_Your task_: Can you reproduce, character for character, the stretch of lines below from the very first one through the line containing "Front And Rear Map Lights", with that line included?
━━━ Data for review
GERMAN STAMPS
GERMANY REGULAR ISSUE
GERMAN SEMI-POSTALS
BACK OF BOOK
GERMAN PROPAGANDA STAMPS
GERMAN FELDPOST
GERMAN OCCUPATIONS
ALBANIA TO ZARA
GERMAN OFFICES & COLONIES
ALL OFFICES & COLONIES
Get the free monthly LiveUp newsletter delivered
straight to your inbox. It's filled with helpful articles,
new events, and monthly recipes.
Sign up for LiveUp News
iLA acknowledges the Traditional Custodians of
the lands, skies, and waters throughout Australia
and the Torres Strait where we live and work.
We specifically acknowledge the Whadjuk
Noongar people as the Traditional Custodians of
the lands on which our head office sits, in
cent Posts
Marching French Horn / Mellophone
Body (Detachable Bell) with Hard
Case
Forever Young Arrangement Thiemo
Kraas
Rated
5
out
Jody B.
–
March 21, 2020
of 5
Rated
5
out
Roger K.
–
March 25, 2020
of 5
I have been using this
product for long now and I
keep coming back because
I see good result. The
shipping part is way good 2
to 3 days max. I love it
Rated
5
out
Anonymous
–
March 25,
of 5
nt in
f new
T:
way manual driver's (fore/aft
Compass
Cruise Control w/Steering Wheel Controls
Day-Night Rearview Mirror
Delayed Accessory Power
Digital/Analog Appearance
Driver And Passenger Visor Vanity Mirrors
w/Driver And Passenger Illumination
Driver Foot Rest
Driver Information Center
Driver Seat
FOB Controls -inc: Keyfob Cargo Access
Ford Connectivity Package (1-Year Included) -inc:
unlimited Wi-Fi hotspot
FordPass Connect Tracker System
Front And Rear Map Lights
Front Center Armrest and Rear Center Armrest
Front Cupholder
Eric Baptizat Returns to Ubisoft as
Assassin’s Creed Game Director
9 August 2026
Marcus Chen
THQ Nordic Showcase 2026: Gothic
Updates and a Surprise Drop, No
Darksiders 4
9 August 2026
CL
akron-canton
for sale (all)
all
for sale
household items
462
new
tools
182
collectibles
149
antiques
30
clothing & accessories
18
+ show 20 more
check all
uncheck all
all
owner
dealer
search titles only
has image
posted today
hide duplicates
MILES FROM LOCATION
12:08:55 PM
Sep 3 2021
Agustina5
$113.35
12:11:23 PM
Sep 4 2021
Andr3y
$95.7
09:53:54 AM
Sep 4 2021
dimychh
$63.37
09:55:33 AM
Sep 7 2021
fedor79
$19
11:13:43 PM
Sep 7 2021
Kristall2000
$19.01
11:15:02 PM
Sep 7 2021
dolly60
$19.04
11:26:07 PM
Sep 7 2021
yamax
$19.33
━━━━━━
_Exercise result_:
GERMAN STAMPS
GERMANY REGULAR ISSUE
GERMAN SEMI-POSTALS
BACK OF BOOK
GERMAN PROPAGANDA STAMPS
GERMAN FELDPOST
GERMAN OCCUPATIONS
ALBANIA TO ZARA
GERMAN OFFICES & COLONIES
ALL OFFICES & COLONIES
Get the free monthly LiveUp newsletter delivered
straight to your inbox. It's filled with helpful articles,
new events, and monthly recipes.
Sign up for LiveUp News
iLA acknowledges the Traditional Custodians of
the lands, skies, and waters throughout Australia
and the Torres Strait where we live and work.
We specifically acknowledge the Whadjuk
Noongar people as the Traditional Custodians of
the lands on which our head office sits, in
cent Posts
Marching French Horn / Mellophone
Body (Detachable Bell) with Hard
Case
Forever Young Arrangement Thiemo
Kraas
Rated
5
out
Jody B.
–
March 21, 2020
of 5
Rated
5
out
Roger K.
–
March 25, 2020
of 5
I have been using this
product for long now and I
keep coming back because
I see good result. The
shipping part is way good 2
to 3 days max. I love it
Rated
5
out
Anonymous
–
March 25,
of 5
nt in
f new
T:
way manual driver's (fore/aft
Compass
Cruise Control w/Steering Wheel Controls
Day-Night Rearview Mirror
Delayed Accessory Power
Digital/Analog Appearance
Driver And Passenger Visor Vanity Mirrors
w/Driver And Passenger Illumination
Driver Foot Rest
Driver Information Center
Driver Seat
FOB Controls -inc: Keyfob Cargo Access
Ford Connectivity Package (1-Year Included) -inc:
unlimited Wi-Fi hotspot
FordPass Connect Tracker System
Front And Rear Map Lights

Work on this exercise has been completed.